→ **Your instructions**: Identify every line in the records below that contains the word "button", and copy each of those lines.

Stored entries
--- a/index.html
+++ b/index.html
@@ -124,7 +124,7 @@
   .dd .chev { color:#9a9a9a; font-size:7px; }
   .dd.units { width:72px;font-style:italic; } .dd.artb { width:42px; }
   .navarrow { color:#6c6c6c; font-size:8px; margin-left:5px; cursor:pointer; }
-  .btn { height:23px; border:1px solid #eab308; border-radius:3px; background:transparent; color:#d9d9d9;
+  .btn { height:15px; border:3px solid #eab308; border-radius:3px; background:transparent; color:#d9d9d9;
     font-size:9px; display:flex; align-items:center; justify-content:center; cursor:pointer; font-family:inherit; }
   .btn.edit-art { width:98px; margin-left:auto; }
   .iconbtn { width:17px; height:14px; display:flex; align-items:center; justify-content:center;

* * *

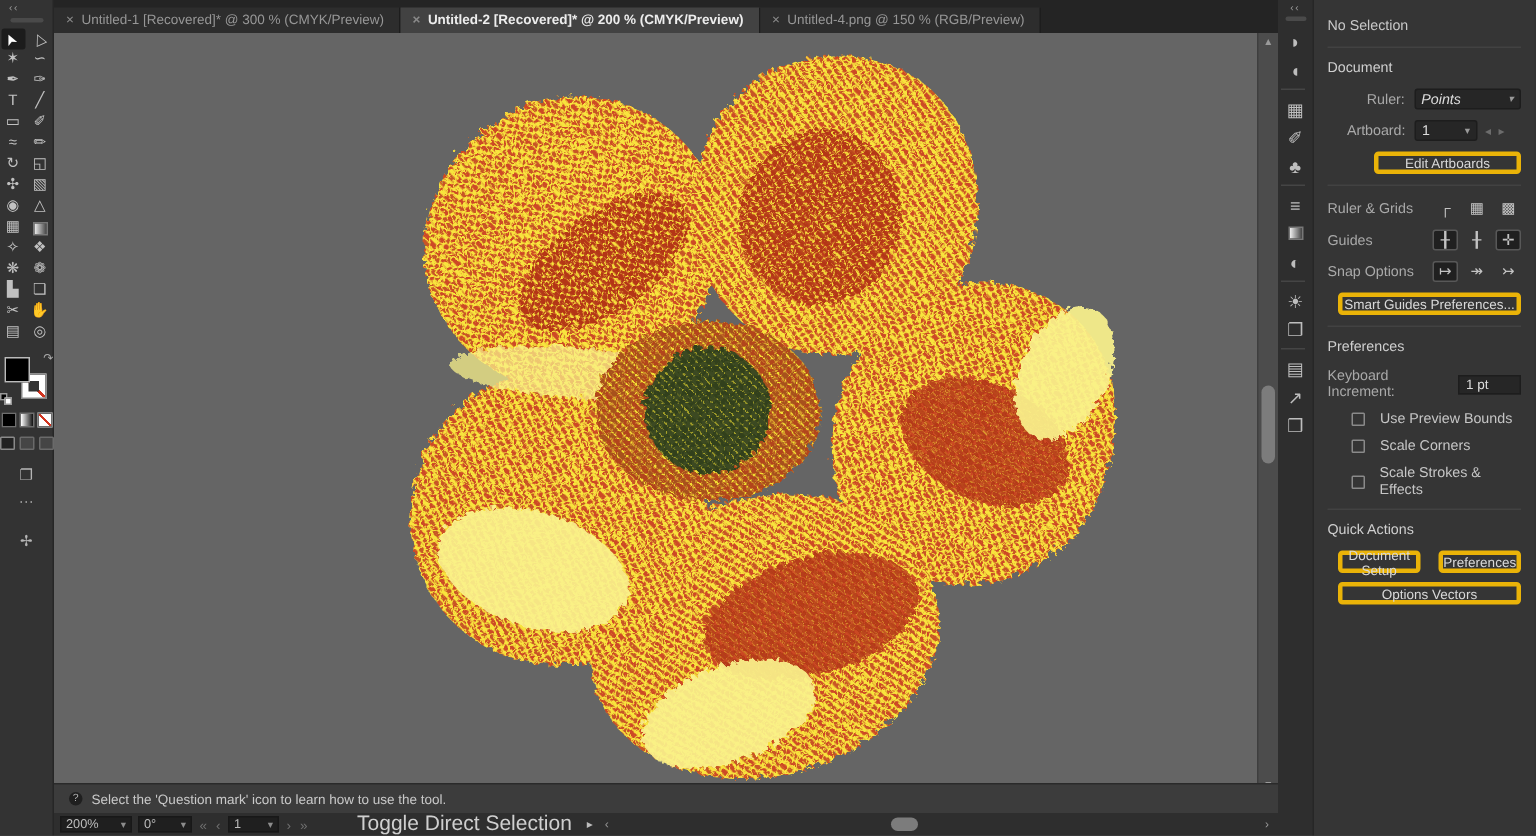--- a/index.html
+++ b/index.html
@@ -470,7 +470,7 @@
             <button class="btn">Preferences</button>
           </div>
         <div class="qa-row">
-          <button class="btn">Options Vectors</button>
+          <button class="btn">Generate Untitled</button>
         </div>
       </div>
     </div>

→ **Solution to this exercise**:
             <button class="btn">Preferences</button>
-          <button class="btn">Options Vectors</button>
+          <button class="btn">Generate Untitled</button>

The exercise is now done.